• [Work instructions]
Comb the records below for the string "right" and copy each line where it turns up.

- - - - - - -

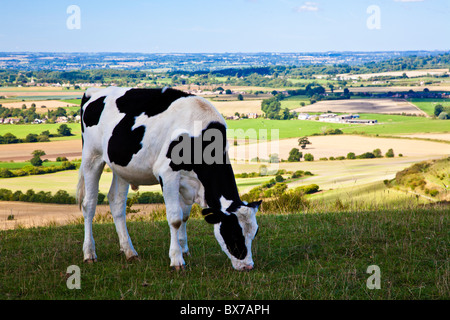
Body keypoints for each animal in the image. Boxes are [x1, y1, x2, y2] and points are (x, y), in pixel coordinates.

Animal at [76, 86, 260, 272]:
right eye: (233, 233)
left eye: (254, 233)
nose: (248, 266)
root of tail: (94, 91)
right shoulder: (168, 173)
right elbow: (175, 218)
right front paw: (177, 259)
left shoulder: (189, 183)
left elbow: (185, 215)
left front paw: (184, 249)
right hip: (92, 157)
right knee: (89, 205)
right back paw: (89, 253)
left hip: (121, 168)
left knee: (117, 203)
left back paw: (129, 251)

- - - - - - -

• [Response]
right eye: (233, 233)
right shoulder: (168, 173)
right elbow: (175, 218)
right front paw: (177, 259)
right hip: (92, 157)
right knee: (89, 205)
right back paw: (89, 253)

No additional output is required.